- Written by: James S. Henerson
- Directed by: Tom McLoughlin
- Starring: Craig T. Nelson Bonnie Bedelia Richard Farnsworth Justin Whalin Jürgen Prochnow
- Country of origin: United States
- Original language: English

Production
- Producers: Edwin Self Robert Halmi Jr. James S. Henerson Larry Strichman Gerritt van der Meer
- Running time: 193 minutes

Original release
- Network: CBS
- Release: April 18 – April 20, 1993

= The Fire Next Time (miniseries) =

The Fire Next Time is a 1993 American television disaster miniseries directed by Tom McLoughlin and written and produced by James S. Henerson which stars Craig T. Nelson, Bonnie Bedelia, Richard Farnsworth and Justin Whalin.
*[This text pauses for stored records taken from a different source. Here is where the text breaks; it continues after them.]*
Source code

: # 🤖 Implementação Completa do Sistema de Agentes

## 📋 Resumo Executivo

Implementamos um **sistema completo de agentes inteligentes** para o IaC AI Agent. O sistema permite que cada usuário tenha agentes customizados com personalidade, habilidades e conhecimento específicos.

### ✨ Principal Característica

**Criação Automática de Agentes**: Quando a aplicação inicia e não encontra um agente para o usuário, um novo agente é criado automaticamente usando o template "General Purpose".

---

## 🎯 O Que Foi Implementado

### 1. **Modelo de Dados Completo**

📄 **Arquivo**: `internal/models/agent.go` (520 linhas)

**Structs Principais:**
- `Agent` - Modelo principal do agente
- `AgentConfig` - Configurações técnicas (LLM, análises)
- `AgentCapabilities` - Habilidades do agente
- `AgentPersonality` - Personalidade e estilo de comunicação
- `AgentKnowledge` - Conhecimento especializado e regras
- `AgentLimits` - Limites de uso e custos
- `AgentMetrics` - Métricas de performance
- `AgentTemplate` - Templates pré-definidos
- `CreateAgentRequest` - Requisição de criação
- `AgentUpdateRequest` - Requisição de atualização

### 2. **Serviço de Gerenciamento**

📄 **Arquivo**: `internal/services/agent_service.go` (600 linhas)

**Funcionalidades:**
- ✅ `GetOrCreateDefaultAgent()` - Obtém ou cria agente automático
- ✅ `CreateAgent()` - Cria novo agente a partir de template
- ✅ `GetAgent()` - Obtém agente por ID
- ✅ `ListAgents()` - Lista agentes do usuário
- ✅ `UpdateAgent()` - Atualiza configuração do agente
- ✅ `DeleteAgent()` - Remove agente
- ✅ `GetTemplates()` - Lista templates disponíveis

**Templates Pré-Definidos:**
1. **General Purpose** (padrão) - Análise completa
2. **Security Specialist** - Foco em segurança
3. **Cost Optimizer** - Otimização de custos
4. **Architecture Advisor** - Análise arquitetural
The series aired on CBS from April 18 to April 20, 1993. Set in 2017, the plot focuses on a family who, after a series of fires begins to break out due to global warming, must struggle to survive a natural disaster that devastates the Earth.

==Cast==
- Craig T. Nelson as Drew Morgan
- Bonnie Bedelia as Suzanne Morgan
- Richard Farnsworth as Frank Morgan
- Justin Whalin as Paul Morgan
- Ashley Jones as Linnie Morgan
- Shawn Toovey as Jake Morgan
- Jürgen Prochnow as Larry Richter

==Reception==
Film critic Rick Sherwood of The Hollywood Reporter wrote in his review: "The Fire Next Time is a small story in a big package, an underworked, underdeveloped and severely underproduced miniseries that might have worked in two hours but fails miserably in four."

==Home media==
The miniseries became available on DVD on July 21, 2015.